▶ Your objective: Update the records from the start through the line that contains "Dot at: (326, 323)" by replacing "pose" with "camera" and leaving all else unchanged.

▶ Saved data entries:
•••

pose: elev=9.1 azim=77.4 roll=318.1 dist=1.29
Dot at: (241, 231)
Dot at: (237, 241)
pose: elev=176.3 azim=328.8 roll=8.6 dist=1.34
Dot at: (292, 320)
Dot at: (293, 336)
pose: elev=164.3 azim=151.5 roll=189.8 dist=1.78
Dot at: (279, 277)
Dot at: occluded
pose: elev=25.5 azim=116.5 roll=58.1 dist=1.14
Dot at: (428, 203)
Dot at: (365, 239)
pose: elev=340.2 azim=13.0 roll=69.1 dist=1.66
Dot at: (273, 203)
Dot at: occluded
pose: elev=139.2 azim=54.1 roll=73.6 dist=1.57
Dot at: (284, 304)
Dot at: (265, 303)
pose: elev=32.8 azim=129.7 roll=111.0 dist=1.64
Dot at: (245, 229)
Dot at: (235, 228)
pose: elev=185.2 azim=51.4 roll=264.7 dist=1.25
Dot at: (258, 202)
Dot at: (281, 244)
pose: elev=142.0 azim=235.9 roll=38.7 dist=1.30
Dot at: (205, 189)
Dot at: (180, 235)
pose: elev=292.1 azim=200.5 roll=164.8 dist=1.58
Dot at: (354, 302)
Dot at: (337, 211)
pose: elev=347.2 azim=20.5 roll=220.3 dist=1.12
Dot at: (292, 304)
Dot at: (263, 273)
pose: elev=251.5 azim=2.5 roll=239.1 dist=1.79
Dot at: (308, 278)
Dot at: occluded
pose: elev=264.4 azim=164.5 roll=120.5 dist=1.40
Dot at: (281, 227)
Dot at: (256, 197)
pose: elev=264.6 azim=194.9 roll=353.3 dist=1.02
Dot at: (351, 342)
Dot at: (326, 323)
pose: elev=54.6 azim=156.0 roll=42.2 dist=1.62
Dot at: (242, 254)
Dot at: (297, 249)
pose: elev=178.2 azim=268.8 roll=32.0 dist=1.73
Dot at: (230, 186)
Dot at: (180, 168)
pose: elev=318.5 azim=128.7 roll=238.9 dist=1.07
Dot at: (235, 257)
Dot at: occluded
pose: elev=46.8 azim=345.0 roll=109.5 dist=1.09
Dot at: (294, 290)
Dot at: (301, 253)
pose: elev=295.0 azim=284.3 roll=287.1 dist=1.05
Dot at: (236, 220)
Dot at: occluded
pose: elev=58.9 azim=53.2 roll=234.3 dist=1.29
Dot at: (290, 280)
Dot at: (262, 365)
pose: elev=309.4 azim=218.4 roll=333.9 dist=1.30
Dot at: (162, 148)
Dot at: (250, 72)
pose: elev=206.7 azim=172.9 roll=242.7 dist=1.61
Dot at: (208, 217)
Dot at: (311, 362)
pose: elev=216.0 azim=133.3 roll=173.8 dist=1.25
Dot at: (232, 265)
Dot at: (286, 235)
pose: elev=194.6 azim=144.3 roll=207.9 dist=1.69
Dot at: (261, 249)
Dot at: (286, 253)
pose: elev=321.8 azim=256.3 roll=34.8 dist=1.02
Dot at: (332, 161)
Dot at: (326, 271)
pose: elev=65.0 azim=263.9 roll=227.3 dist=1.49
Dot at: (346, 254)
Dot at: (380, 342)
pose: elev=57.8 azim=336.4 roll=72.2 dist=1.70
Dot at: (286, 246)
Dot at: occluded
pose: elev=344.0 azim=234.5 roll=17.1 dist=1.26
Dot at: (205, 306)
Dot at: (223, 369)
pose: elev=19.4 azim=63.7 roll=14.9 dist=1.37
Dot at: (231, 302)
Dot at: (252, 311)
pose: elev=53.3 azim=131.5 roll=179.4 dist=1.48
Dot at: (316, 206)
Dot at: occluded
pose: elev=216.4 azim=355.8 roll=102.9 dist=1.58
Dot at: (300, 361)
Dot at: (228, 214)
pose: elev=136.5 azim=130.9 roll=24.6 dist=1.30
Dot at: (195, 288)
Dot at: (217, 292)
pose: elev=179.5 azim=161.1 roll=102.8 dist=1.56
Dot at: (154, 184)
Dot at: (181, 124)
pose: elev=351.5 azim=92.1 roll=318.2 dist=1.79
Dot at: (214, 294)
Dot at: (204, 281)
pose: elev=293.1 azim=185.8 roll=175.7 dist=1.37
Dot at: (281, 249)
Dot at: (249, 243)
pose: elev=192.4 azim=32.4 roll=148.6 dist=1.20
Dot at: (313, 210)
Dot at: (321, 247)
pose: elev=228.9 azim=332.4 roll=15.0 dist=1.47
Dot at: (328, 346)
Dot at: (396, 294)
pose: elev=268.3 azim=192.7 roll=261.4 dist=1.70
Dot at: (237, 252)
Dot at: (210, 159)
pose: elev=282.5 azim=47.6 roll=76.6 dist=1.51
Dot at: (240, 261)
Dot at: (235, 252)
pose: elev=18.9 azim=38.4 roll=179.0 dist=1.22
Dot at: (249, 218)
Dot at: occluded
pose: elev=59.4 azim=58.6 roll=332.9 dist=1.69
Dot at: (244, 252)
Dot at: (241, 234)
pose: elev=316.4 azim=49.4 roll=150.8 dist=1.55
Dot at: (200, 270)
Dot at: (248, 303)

•••

▶ Answer in full:
camera: elev=9.1 azim=77.4 roll=318.1 dist=1.29
Dot at: (241, 231)
Dot at: (237, 241)
camera: elev=176.3 azim=328.8 roll=8.6 dist=1.34
Dot at: (292, 320)
Dot at: (293, 336)
camera: elev=164.3 azim=151.5 roll=189.8 dist=1.78
Dot at: (279, 277)
Dot at: occluded
camera: elev=25.5 azim=116.5 roll=58.1 dist=1.14
Dot at: (428, 203)
Dot at: (365, 239)
camera: elev=340.2 azim=13.0 roll=69.1 dist=1.66
Dot at: (273, 203)
Dot at: occluded
camera: elev=139.2 azim=54.1 roll=73.6 dist=1.57
Dot at: (284, 304)
Dot at: (265, 303)
camera: elev=32.8 azim=129.7 roll=111.0 dist=1.64
Dot at: (245, 229)
Dot at: (235, 228)
camera: elev=185.2 azim=51.4 roll=264.7 dist=1.25
Dot at: (258, 202)
Dot at: (281, 244)
camera: elev=142.0 azim=235.9 roll=38.7 dist=1.30
Dot at: (205, 189)
Dot at: (180, 235)
camera: elev=292.1 azim=200.5 roll=164.8 dist=1.58
Dot at: (354, 302)
Dot at: (337, 211)
camera: elev=347.2 azim=20.5 roll=220.3 dist=1.12
Dot at: (292, 304)
Dot at: (263, 273)
camera: elev=251.5 azim=2.5 roll=239.1 dist=1.79
Dot at: (308, 278)
Dot at: occluded
camera: elev=264.4 azim=164.5 roll=120.5 dist=1.40
Dot at: (281, 227)
Dot at: (256, 197)
camera: elev=264.6 azim=194.9 roll=353.3 dist=1.02
Dot at: (351, 342)
Dot at: (326, 323)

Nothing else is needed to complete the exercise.